Tornozeleira, vigília e risco à ordem pública
Bolsonaro foi preso no sábado, 22, por ordem de Moraes, após tentar violar a tornozeleira eletrônica com um ferro de solda. Em audiência de custódia, ele confessou o ato e alegou “paranoia” causada por medicamentos.
Na decisão, Moraes citou a vigília convocada por Flávio Bolsonaro em frente ao condomínio no Jardim Botânico, em Brasília, onde o ex-presidente cumpria prisão domiciliar. O ministro vinculou o ato a risco de tumulto e fuga.
“A informação constata a intenção do condenado de romper a tornozeleira eletrônica para garantir êxito em sua fuga, facilitada pela confusão causada pela manifestação convocada por seu filho”.
Ao justificar a medida, Moraes afirmou ter decretado a prisão preventiva para “garantir a aplicação da lei penal”. O relator destacou o contexto de risco e a necessidade de tutela da ordem pública.
Recursos rejeitados e próximos passos
Até o momento, a Primeira Turma rejeitou os primeiros recursos da defesa do ex-presidente e de outros seis condenados na mesma ação penal, segundo a fonte consultada.
Nesta segunda, 24, encerra-se o prazo para a defesa insistir com novos embargos de declaração, recurso destinado a esclarecer dúvidas ou lacunas, que em tese não altera o resultado do julgamento.
A defesa poderia ainda recorrer aos embargos infringentes. A jurisprudência do Supremo, contudo, prevê cabimento apenas com mais de um voto divergente, o que não ocorreu no caso de Bolsonaro, segundo a fonte consultada.
Em situações similares, Moraes determinou o cumprimento da pena após a rejeição dos primeiros embargos, sob o entendimento de que eventuais recursos adicionais seriam “meramente protelatório”.
Condenação e efeitos na execução
Em setembro, Bolsonaro foi condenado pela Primeira Turma a 27 anos e três meses de prisão, em regime inicial fechado, por 4 votos a 1, por liderar uma organização criminosa armada para tentar um golpe de Estado, segundo a fonte consultada.
A decisão mencionou o núcleo crucial da trama e incluiu aliados. Alexandre Ramagem foi condenado a mais de 16 anos.
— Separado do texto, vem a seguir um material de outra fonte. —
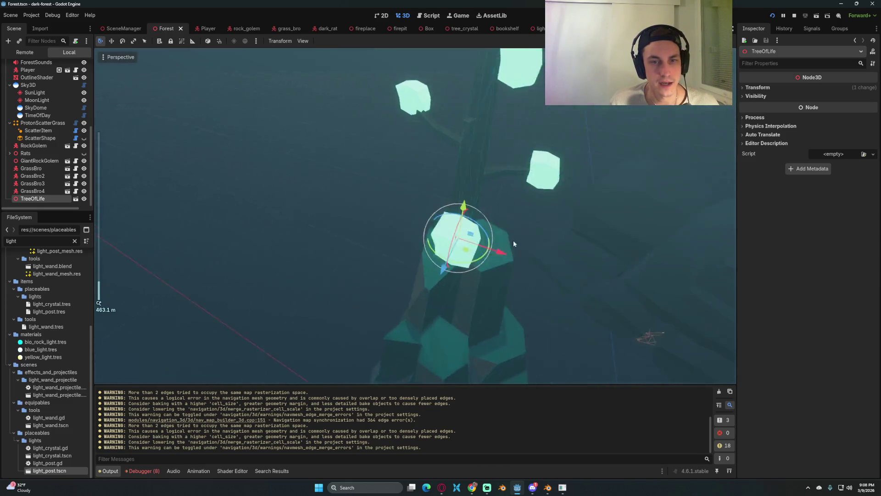
scroll(475, 237, down, 2)
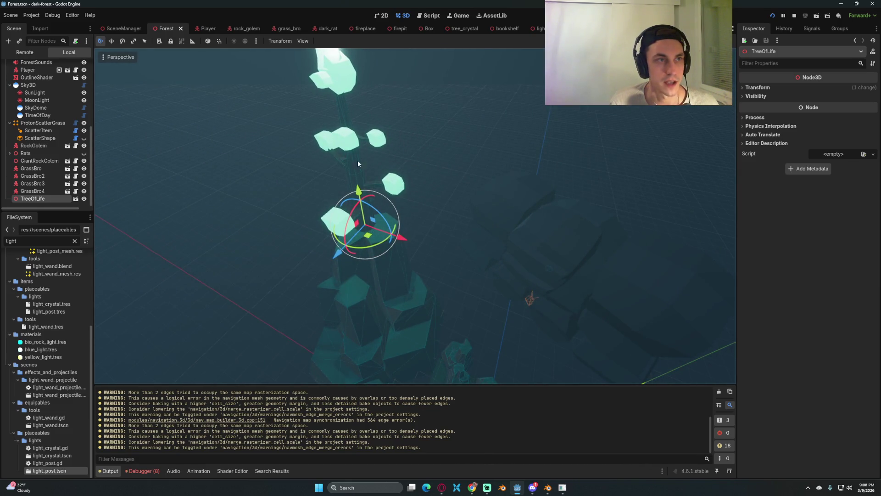
click(75, 198)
Dino também citou a fuga recente de Ramagem aos Estados Unidos e outras tentativas de fuga.
“As fugas citadas mostram profunda deslealdade com as instituições pátrias, compondo um deplorável ecossistema criminoso”, escreveu Dino em voto por escrito, ao respaldar a prisão preventiva de Bolsonaro.
A manutenção da cautelar, segundo a fonte, atende à necessidade de preservar a ordem e a aplicação da lei, enquanto a defesa esgota as vias recursais cabíveis em instâncias do próprio STF.